__Work task__. The response must contain every line below in which "nguồn" appears.

START Input

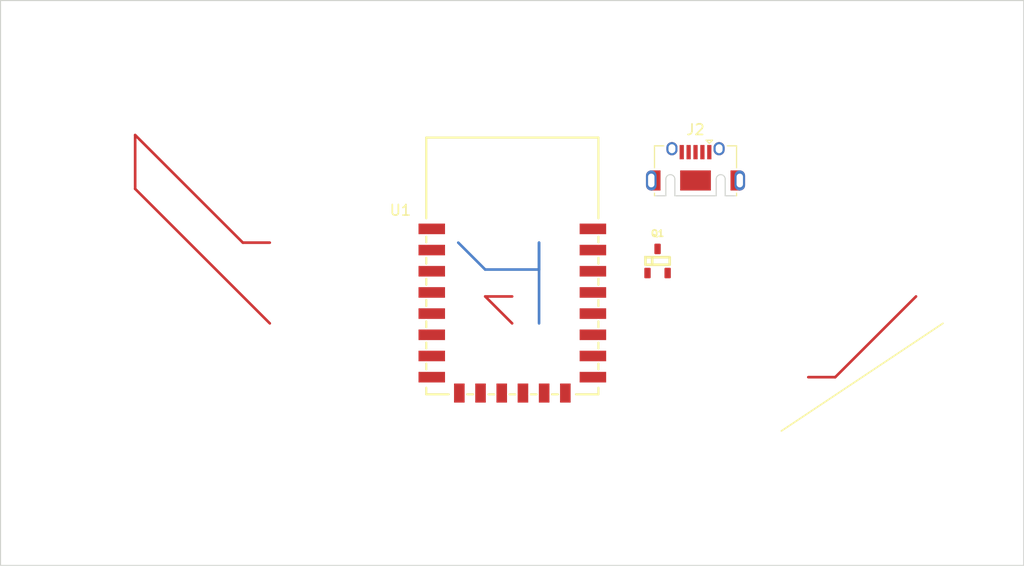
<source format=kicad_pcb>
(kicad_pcb (version 20221018) (generator pcbnew)

  (general
    (thickness 1.6)
  )

  (paper "A4")
  (layers
    (0 "F.Cu" signal)
    (31 "B.Cu" signal)
    (32 "B.Adhes" user "B.Adhesive")
    (33 "F.Adhes" user "F.Adhesive")
    (34 "B.Paste" user)
    (35 "F.Paste" user)
    (36 "B.SilkS" user "B.Silkscreen")
    (37 "F.SilkS" user "F.Silkscreen")
    (38 "B.Mask" user)
    (39 "F.Mask" user)
    (40 "Dwgs.User" user "User.Drawings")
    (41 "Cmts.User" user "User.Comments")
    (42 "Eco1.User" user "User.Eco1")
    (43 "Eco2.User" user "User.Eco2")
    (44 "Edge.Cuts" user)
    (45 "Margin" user)
    (46 "B.CrtYd" user "B.Courtyard")
    (47 "F.CrtYd" user "F.Courtyard")
    (48 "B.Fab" user)
    (49 "F.Fab" user)
    (50 "User.1" user)
    (51 "User.2" user)
    (52 "User.3" user)
    (53 "User.4" user)
    (54 "User.5" user)
    (55 "User.6" user)
    (56 "User.7" user)
    (57 "User.8" user)
    (58 "User.9" user)
  )

  (setup
    (pad_to_mask_clearance 0)
    (pcbplotparams
      (layerselection 0x00010fc_ffffffff)
      (plot_on_all_layers_selection 0x0000000_00000000)
      (disableapertmacros false)
      (usegerberextensions false)
      (usegerberattributes true)
      (usegerberadvancedattributes true)
      (creategerberjobfile true)
      (dashed_line_dash_ratio 12.000000)
      (dashed_line_gap_ratio 3.000000)
      (svgprecision 4)
      (plotframeref false)
      (viasonmask false)
      (mode 1)
      (useauxorigin false)
      (hpglpennumber 1)
      (hpglpenspeed 20)
      (hpglpendiameter 15.000000)
      (dxfpolygonmode true)
      (dxfimperialunits true)
      (dxfusepcbnewfont true)
      (psnegative false)
      (psa4output false)
      (plotreference true)
      (plotvalue true)
      (plotinvisibletext false)
      (sketchpadsonfab false)
      (subtractmaskfromsilk false)
      (outputformat 1)
      (mirror false)
      (drillshape 1)
      (scaleselection 1)
      (outputdirectory "")
    )
  )

  (net 0 "")
  (net 1 "Net-(J2-VBUS)")
  (net 2 "/khối nguồn/C_D-")
  (net 3 "/khối nguồn/C_D+")
  (net 4 "unconnected-(J2-ID-Pad4)")
  (net 5 "GND")
  (net 6 "/buzeer/IO1")
  (net 7 "Net-(BZ1-+)")
  (net 8 "/esp32-c3/BT_C")
  (net 9 "/esp32-c3/IO1")
  (net 10 "/esp32-c3/RST")
  (net 11 "/esp32-c3/IO2")
  (net 12 "/esp32-c3/BT_D")
  (net 13 "/esp32-c3/IO4")
  (net 14 "/esp32-c3/BT_A")
  (net 15 "+3V3")
  (net 16 "/esp32-c3/SCLK")
  (net 17 "/esp32-c3/MOSI")
  (net 18 "/esp32-c3/BT_B")
  (net 19 "/esp32-c3/CSB")
  (net 20 "/esp32-c3/BOOT")
  (net 21 "/esp32-c3/C_D-")
  (net 22 "/esp32-c3/C_D+")
  (net 23 "/esp32-c3/RX")
  (net 24 "/esp32-c3/TX")

  (footprint "Connector_USB:USB_Micro-AB_Molex_47590-0001" (layer "F.Cu") (at 146.84 88.11))

  (footprint "IVS_FOOTPRINTS:SOT23-3" (layer "F.Cu") (at 143.26 95.71))

  (footprint "IVS_FOOTPRINTS:ESP8266-07__ESP32-C3-12F" (layer "F.Cu") (at 121.44 91.68))

  (gr_line (start 170.18 101.6) (end 154.94 111.76)
    (stroke (width 0.15) (type default)) (layer "F.SilkS") (tstamp b40f38aa-96b9-429a-b0a3-039571b56b05))
  (gr_rect (start 81.28 71.12) (end 177.8 124.46)
    (stroke (width 0.1) (type default)) (fill none) (layer "Edge.Cuts") (tstamp cf090cf1-0071-4c85-b275-a78bd6683809))

  (segment (start 106.68 101.6) (end 93.98 88.9) (width 0.25) (layer "F.Cu") (net 0) (tstamp 1e9cecd3-dc21-4829-a7ac-2cadf788588b))
  (segment (start 104.14 93.98) (end 106.68 93.98) (width 0.25) (layer "F.Cu") (net 0) (tstamp 24813c2d-c14e-4f56-8f23-609bc6c483bd))
  (segment (start 93.98 83.82) (end 104.14 93.98) (width 0.25) (layer "F.Cu") (net 0) (tstamp 37234f35-1bde-4a6d-afc6-034f1f3c98bb))
  (segment (start 129.54 101.6) (end 127 99.06) (width 0.25) (layer "F.Cu") (net 0) (tstamp 3f76b7b4-8293-4131-b57a-158a51033851))
  (segment (start 127 99.06) (end 129.54 99.06) (width 0.25) (layer "F.Cu") (net 0) (tstamp 5ccc0493-63a6-441d-8fc1-2a3b487dba81))
  (segment (start 160.02 106.68) (end 157.48 106.68) (width 0.25) (layer "F.Cu") (net 0) (tstamp 6f3a8f11-2710-4277-9305-3f3e7742c556))
  (segment (start 93.98 88.9) (end 93.98 83.82) (width 0.25) (layer "F.Cu") (net 0) (tstamp a0f39030-3f67-4ef2-9630-9726b84bb1f4))
  (segment (start 167.64 99.06) (end 160.02 106.68) (width 0.25) (layer "F.Cu") (net 0) (tstamp fef483b3-ba67-4edc-b21b-f206aac5051b))
  (segment (start 124.46 93.98) (end 127 96.52) (width 0.25) (layer "B.Cu") (net 0) (tstamp 8f87ab60-7d8e-4c40-b831-04239cf77047))
  (segment (start 127 96.52) (end 132.08 96.52) (width 0.25) (layer "B.Cu") (net 0) (tstamp 9844530b-fefa-4d0c-8d1a-34210eda2391))
  (segment (start 132.08 96.52) (end 132.08 93.98) (width 0.25) (layer "B.Cu") (net 0) (tstamp cabc6999-19be-490e-ba37-56cf8321ad09))
  (segment (start 132.08 93.98) (end 132.08 101.6) (width 0.25) (layer "B.Cu") (net 0) (tstamp e6d9f7b8-7ad3-41be-b448-fec64a385bfe))

)

</source>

END Input

__The completed task__.
  (net 2 "/khối nguồn/C_D-")
  (net 3 "/khối nguồn/C_D+")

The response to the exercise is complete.